Solar energy has been put on a very ambitious course in France in the context of the French energy transition law: a target of 18 to 20 GW of installed capacity has been set for 2023, compared to 6.2 GW today. A number of government decrees now under preparation should stimulate production.
In many other countries, organizations are campaigning for the standardization of the regulatory framework and best practice. One of these is the Terrawatt Initiative, the first private non-profit organization set up by ENGIE, bringing together investors, energy suppliers and equipment manufacturers. Its objective is to put in place the conditions necessary to make 1,000 GW of solar capacity available worldwide by 2030.
The solar energy boom is particularly strong in emerging countries that combine a sunny climate with sustained growth in demand for electricity. China intends to double its installed capacity between 2015 and 2020, to achieve 110 GW. India has an ambitious target of 100 GW of solar energy by 2022, while solar energy already accounts for a 4% quota of Chile’s energy mix, even though it was completely absent in 2012.

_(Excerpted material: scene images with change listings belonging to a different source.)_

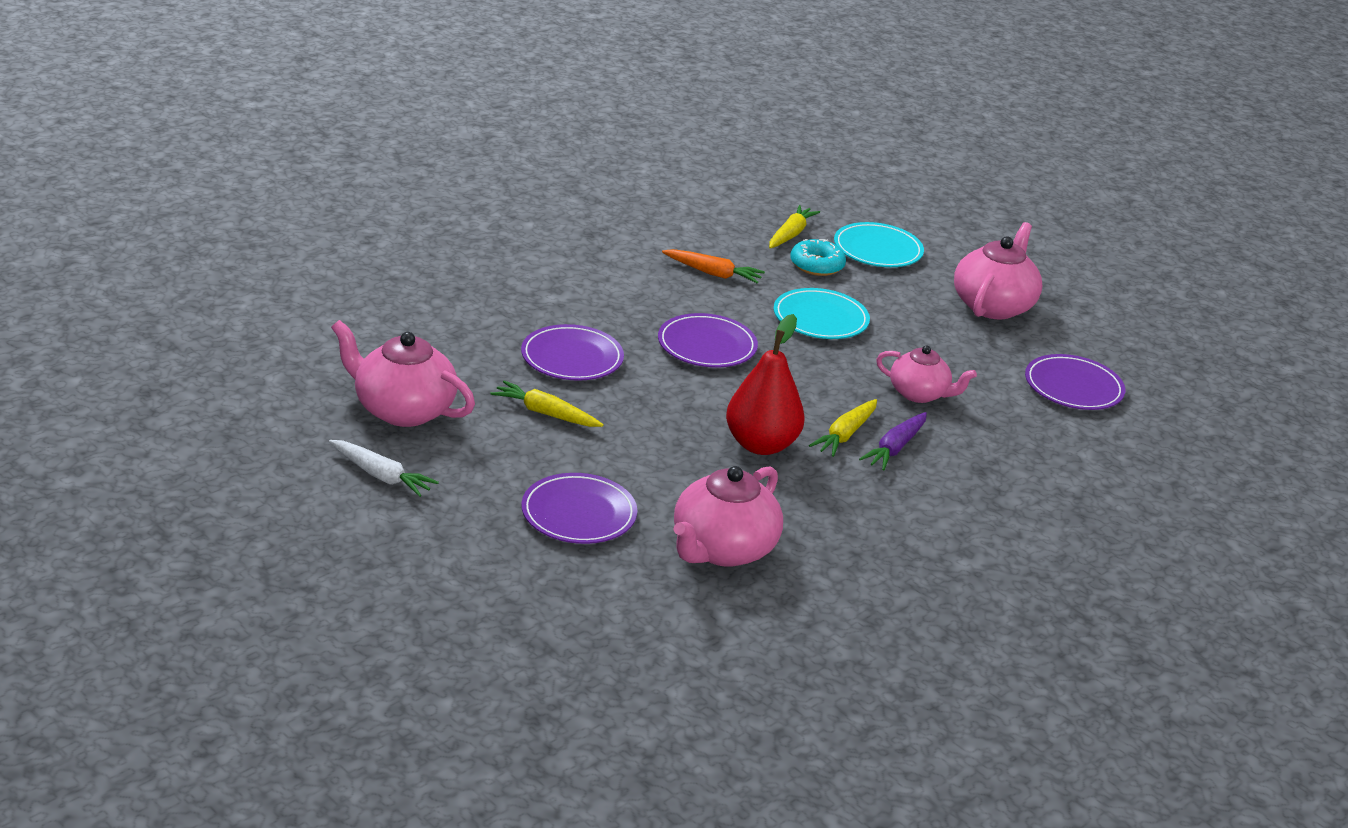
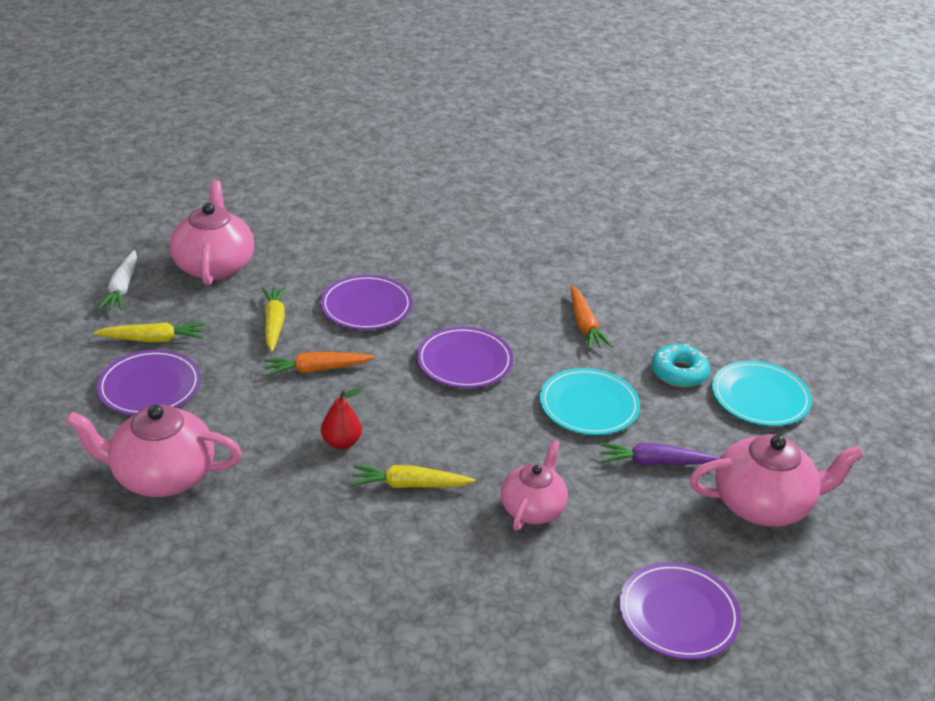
camera: 60 degrees right, 5 degrees up
(643, 418) = (316, 369): none -> orange carrot
(761, 445) = (341, 442): red pear -> red pear, size x0.54
(790, 234) = (711, 341): yellow carrot -> yellow carrot (154, 339)
(895, 448) = (420, 523): purple carrot -> purple carrot (654, 462)
(919, 394) = (533, 508): pink teapot -> pink teapot turned 150 degrees counterclockwise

One of the consequences of this revolution is that the major European electricity producers have made a shift to solar generation. This is the case of ENGIE, which has made solar energy a key pillar in its strategy of becoming the world leader in the energy transition.
The Group already holds dominant market positions in some of the world’s sunniest regions. Through its subsidiary, Solairedirect, ENGIE has a total solar energy capacity of 471 MW in India, including 290 MW currently under construction in the states of Rajasthan and Uttar Pradesh. It is developing a solar plant in Chile that will generate 120 GW per year and has won contracts for new solar projects in Mexico. In Tanzania, ENGIE has installed a mini-network of photovoltaic panels in the village of Ketumbeine to provide rural populations with sustainable access to energy.
ENGIE is also active in the European market. Since the acquisition of Solairedirect in 2015, the Group is number 1 in the sector in France. It intends to roughly quadruple its installed solar capacity in France over the next five years. In Belgium, ENGIE installs photovoltaic solar panels for individuals and businesses through its subsidiary, Electrabel.
The Group is also responsible for a number of innovative projects around the world, including the Kathu concentrated solar plant in South Africa and the Alata Solar Smart Grid in Corsica, which allows the storage of solar energy.
1 AIE, report REN21 2016, Global market outlook for solar power 2016-2020.
2 ENGIE, Activity Report 2015, p. 27.